Powdered radiographic protection gloves would be exempt from the proposed rule, largely because they are no longer on the market, according to the FDA.
Consumer safety group Public Citizen first petitioned the FDA for a ban on powdered gloves in 1998, and it petitioned it again in 2011.
“The fact that it took the FDA 18 years to propose banning powdered surgical gloves from the market highlights how recklessly negligent the agency is,” Sidney Wolfe, founder and senior adviser of Public Citizen's Health Research Group, said in a statement. “There is absolutely no new scientific information today that we didn't have in 1998.”
There have long been plenty of alternatives to powdered gloves, according to Wolfe. “Even in 1998, a quarter of all surgical gloves were powder-free,” he said.

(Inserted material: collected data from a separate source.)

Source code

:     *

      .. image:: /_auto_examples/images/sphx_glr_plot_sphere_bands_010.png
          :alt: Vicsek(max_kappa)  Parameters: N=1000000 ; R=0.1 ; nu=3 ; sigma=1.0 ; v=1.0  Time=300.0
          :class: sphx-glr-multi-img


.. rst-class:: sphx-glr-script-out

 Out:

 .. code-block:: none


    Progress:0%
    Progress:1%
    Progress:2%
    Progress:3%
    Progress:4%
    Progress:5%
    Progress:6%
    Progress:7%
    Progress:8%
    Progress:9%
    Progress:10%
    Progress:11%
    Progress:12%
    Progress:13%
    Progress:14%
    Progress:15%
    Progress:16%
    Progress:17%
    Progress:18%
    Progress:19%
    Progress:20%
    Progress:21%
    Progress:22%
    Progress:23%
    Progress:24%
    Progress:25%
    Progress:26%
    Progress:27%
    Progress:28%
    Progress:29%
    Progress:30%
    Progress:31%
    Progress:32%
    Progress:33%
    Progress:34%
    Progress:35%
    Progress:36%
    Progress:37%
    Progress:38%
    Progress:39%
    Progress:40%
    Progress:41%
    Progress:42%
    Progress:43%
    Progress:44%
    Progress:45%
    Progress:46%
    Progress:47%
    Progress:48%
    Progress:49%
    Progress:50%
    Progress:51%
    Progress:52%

Meanwhile, medical glove manufacturers made it plain they are concentrating on non-powdered gloves.
“We don't do much in the way of powdered gloves, especially powdered examination gloves,” said Dave Shutt, director of product management at Showa Best. “We promote our examination gloves as powder-free.”
Lim Cheong Guan, executive director of Top Glove, also said his company is unconcerned about the FDA proposal.
“We do not expect a significant impact from this move, as the powdered gloves we export to the U.S. are for non-medical use,” he said. “However, should our customers decide to switch to powder-free gloves or nitrile gloves, we are able to accommodate this, as we have the production capacity to do so.”
The Ansell spokesman said his company has conducted extensive research on latex allergies since 1992. Its research, he said, has shown that aerosolized glove powder spreads not only latex antigens but also opportunistic and pathogenic micro-organisms.
“Ansell offers many comfortable powder-free glove styles with advanced technology and coatings, allowing the user to easily don the glove while enhancing patient and health care provider safety,” he said.
The proposed rule appeared in the March 22 Federal Register.